Since eating a sensible diet, and exercising in mderation is a lifestyle decision - let’s look at when it actually works for people:
1) When they’ve had a ‘wake-up call’ such as a heart attack or stroke
2) When someone close to them has a ‘wake up call’
3) When someone they respect warns them of what will happen if they don’t change
4) When someone makes it as easy as possible for them to adapt their lifestyle (healthy meals provided, exercise coach on call)
5) When it is a competitive situation (but this tends to be short-term).

In the business world - what is the wake up call?

If we were looking for warning signs, what would they be?

I really like the healthcare analogy (given that I currently work in the NHS) and it has got me thinking about the whole issue of KM as a matter of organisational lifestyle change!
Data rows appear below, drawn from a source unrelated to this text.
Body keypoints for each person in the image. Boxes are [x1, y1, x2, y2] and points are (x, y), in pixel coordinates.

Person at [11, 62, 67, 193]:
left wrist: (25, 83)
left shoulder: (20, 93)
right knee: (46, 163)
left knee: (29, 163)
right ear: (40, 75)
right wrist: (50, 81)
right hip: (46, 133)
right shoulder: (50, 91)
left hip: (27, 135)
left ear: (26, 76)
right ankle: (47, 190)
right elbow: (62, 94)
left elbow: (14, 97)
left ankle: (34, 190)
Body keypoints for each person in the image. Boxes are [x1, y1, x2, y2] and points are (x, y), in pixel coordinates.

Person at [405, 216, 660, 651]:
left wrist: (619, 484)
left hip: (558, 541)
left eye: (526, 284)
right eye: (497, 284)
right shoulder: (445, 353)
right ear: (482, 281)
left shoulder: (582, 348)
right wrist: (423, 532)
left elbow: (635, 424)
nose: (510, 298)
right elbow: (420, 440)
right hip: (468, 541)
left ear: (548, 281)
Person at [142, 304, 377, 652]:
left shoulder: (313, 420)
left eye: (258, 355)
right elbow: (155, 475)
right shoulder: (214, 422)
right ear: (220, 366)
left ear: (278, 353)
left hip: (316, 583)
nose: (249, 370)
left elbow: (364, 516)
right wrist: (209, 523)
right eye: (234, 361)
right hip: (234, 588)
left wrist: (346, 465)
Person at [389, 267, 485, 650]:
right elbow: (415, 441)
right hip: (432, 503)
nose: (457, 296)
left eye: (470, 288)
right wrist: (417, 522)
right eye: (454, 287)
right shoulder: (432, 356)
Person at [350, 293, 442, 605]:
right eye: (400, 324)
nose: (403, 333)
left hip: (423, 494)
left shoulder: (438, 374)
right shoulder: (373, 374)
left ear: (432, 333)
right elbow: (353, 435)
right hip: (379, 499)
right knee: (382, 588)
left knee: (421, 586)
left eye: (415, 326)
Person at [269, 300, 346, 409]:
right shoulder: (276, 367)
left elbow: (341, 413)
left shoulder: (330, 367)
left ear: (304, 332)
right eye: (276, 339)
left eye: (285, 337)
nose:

Posted on July 01, 2007 at 10:22 PM | Comment permalink

Just remember that you did ask me to debate this one Patrick
Response here

Posted on July 01, 2007 at 10:39 PM | Comment permalink

Nimmy

Patrick,
Very interesting post! smile
I love the analogy...! Maybe what organizations pursuing KM need is a good mix (team) of all the 4 profiles....the nurses and the psychiatrists/psychologists preferably from within the organization and working hand-in-hand with the pharmacists and brain surgeons who could be (external) consultants....
Just my initial thoughts...your analogy motivates me to explore things a bit more on the same lines…
Nirmala

Posted on July 04, 2007 at 06:44 PM | Comment permalink

Persiangirl

Thanks sooo much! This blog has just helped me, a 14 year old girl in High School in South Africa, with my project!
Our class was to choose a lifestyle disease and do an oral on it, I wanted mine to be unique and different, not like most of the other pupils who are doing obesity and Alzheimers disease!!!

Thanks soo much, again, please reply to this comment at

PS if you know any persian breeders or yorkshire terrier breeders please tell me!!! It doesn’t matter if they are over seas!!!!!